Suddenly she heard weeping from the vicinity of the next bed. The mother of the nineteen-year-old leukemia victim had arrived just as a nurse was yanking the oxygen equipment carelessly off the girl. She had also died long before in the night, like the others, but someone had failed to advise the family.

"Behold, I will do a new thing," Nita read in the following lines. "Now it shall spring forth; shall ye not know it?"

She listened as the body was covered and dumped over onto the death trolley, accompanied by the sobs of a sorrowing mother. Nita thought of her many sins, all dredged up again last night, and how she deserved to be on that trolley. But the Word of God told her differently.

"I, even I, am he that blotteth out thy transgressions for mine own sake, and will not remember thy sins."

Nita felt the soothing ointment of Scripture enveloping her spirit, and she resolved once again to give her life wholly to God.

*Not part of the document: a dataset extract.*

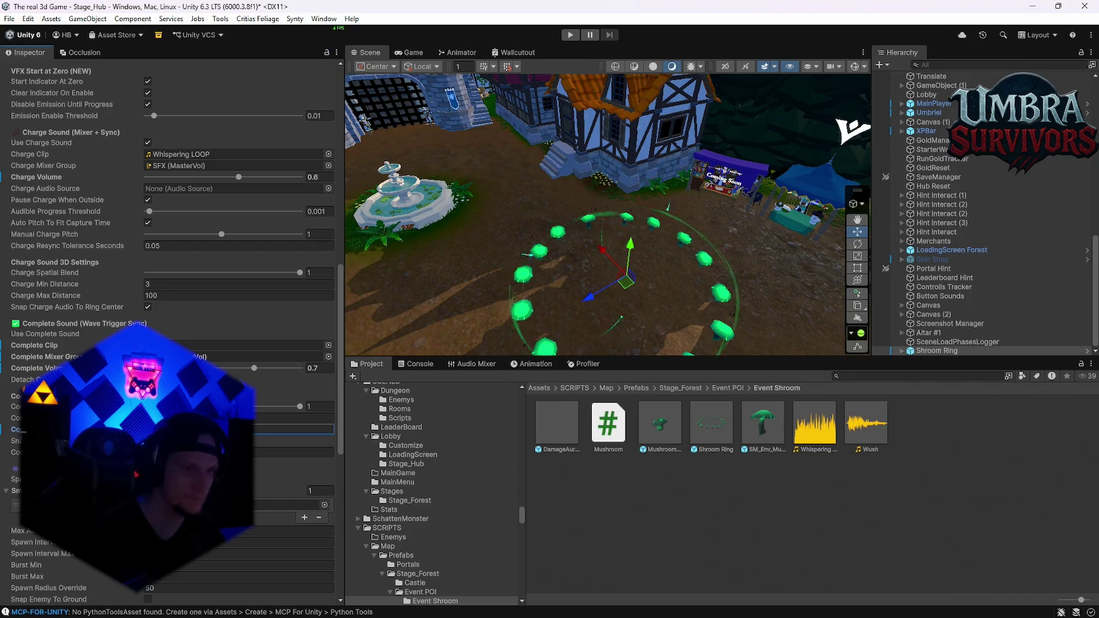
{"action": "left_click", "coordinate": [294, 429]}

But the life she was offering to God today was not the same life she had known. Now she began to realize that these memories - the pains and passions of her past - were the sum of her life as a normal girl. There would be no more of them. Her crippled body afforded her no more of that former carefree existence.

From now on, it was the bed, the ward, and - someday, she knew, the grave. But her life, or what was left of it, was God's. It wasn't much, but it was all she had left.